RUU APP BUKAN untuk menyeragamkan budaya,
BUKAN untuk menyeragamkan dalam berpakaian,
BUKAN untuk memaksakan aturan suatu agama.
RUU APP dapat mengangkat suatu kaum/suku yang masih berpakaian / pola hidup
yang tertinggal, dan BUKAN untuk menangkapnya. Kenapa ?
Karena mereka bukan dengan sengaja mempertontonkannya.
Tapi ini merupakan tugas kita untuk menjadikan mereka
lebih beradab dalam era globalisasi ini.
RUU APP ini justru untuk mendefinisikan Pornografi dan Pornoaksi,
karena TIDAK ADA satupun UU yang jelas mendefinisikan pornografi.
RUU APP ini hanya meminta warga negaranya berpakaian secara sopan,
TIDAK untuk memancing birahi lawan jenisnya (baik laki-laki dan perempuan),
TIDAK ada pemaksaan untuk berpakaian model Islami/Arab/Taliban.
RUU APP melindungi kaum perempuan Indonesia dari
pihak-pihak yang justru merendahkan kaum perempuan
dengan dijadikan objek yang laku dijual demi kaum laki-laki hidung belang.
RUU APP melindungi moral anak-anak kita dari bahaya pornografi
demi membangun masa depan bangsa dengan keilmuannya
bukan dengan mempertontonkan tubuhnya atau bahkan melacurkan dirinya.

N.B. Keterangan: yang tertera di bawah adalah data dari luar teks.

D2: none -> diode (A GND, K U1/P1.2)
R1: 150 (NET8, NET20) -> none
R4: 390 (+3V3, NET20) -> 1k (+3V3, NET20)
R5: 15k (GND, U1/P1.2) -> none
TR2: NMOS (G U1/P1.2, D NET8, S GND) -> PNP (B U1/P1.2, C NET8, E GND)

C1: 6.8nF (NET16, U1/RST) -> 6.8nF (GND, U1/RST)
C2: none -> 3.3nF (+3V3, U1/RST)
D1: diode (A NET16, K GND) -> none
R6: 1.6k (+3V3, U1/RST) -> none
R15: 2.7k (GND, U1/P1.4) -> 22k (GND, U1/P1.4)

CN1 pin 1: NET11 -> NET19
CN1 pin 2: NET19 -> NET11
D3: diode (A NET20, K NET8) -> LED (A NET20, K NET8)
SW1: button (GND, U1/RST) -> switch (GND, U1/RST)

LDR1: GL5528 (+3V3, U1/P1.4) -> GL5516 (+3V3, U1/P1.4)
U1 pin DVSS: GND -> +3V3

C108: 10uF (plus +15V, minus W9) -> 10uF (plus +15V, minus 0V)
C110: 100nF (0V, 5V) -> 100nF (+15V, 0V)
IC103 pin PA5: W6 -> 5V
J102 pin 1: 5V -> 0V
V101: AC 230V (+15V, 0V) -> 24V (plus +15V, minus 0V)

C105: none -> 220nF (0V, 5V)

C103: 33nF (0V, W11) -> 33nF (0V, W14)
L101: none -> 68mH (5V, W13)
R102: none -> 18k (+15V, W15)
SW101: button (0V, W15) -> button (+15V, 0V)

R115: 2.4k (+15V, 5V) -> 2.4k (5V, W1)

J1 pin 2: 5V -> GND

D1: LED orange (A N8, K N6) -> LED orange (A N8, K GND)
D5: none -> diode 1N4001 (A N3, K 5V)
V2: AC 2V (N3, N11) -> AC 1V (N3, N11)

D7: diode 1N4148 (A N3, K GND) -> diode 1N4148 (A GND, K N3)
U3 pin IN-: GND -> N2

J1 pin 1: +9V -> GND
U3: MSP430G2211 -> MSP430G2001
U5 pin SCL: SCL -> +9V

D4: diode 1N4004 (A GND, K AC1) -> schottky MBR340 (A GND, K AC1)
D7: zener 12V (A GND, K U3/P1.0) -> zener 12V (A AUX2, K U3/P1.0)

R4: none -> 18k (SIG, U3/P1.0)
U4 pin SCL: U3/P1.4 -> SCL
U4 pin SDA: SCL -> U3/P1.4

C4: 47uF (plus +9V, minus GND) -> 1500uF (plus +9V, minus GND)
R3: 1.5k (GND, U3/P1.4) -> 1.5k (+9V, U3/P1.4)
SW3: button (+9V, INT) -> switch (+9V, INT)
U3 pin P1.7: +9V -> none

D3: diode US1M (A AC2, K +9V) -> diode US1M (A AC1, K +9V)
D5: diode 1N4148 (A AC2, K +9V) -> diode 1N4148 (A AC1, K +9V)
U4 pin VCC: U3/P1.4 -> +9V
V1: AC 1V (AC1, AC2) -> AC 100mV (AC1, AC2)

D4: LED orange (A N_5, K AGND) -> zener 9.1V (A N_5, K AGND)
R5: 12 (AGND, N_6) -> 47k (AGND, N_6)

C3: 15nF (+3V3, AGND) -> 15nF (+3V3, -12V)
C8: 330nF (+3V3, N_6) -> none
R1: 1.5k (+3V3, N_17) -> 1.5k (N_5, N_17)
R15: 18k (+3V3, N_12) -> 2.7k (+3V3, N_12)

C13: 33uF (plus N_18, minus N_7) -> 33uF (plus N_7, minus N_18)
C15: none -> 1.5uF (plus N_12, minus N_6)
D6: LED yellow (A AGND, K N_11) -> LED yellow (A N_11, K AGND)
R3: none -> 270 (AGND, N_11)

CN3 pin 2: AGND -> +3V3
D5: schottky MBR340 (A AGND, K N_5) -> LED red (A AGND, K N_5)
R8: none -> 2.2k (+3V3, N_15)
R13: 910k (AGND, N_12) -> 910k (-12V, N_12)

Janganlah kalian EGOIS karena saat ini
kalian dapat menikmati keindahan tubuh perempuan.
Janganlah kalian EGOIS karena saat ini banyak job order
untuk tampil dan terkenal dengan mempertontonkan tubuh kalian.
Janganlah kalian mengeruk profit dari mempertontonkan tubuh perempuan
yang justru menghinakan/merendahkan kaum perempuan.
Lihatlah masa depan bangsa…
lihatlah masa depan anak-anak bangsa yang masih lucu,
lugu dan mereka sedang giat belajar.
Jangan ganggu dan usik mereka oleh media pornografi.
Jangan hinakan harga diri mereka karena
ibunya/ayahnya mempertontonkan keindahan tubuhnya.
Selamatkan anak-anak kita dari bahaya pornografi !








beda pendapat tidak sama dengan islam phobia , bagaimana dengan perusakan gereja apakah itu wujud dari kristen phobia??
Menurut liputan media, yang terjadi bukanlah perusakan gereja tetapi masyarakat memperingatkan orang2 yg memanipulasi rumah tinggal atau ruko yang difungsikan sebagai rumah ibadah. Gereja yang resmi tidak ada yang dirusak. Perlu juga dimintakan pengertiannya agar jangan sampai memanipulasi rumah tinggal atau ruko dan difungsikan sebagai gereja supaya tidak memprovokasi masyarakat sekitar. Ketika warga masyarakat mengungkapkan keberatannya dan pengguna rumah/ruko yg dimanipulasi tsb tidak menghiraukannya lalu masyarakat mengajukan protes keras atau mendatangi mereka, eh kok malah mereka mengaku2 bahwa ada gereja yang dirusak. Itu kan namanya memancing di air keruh dan terus-terusan memprovokasi.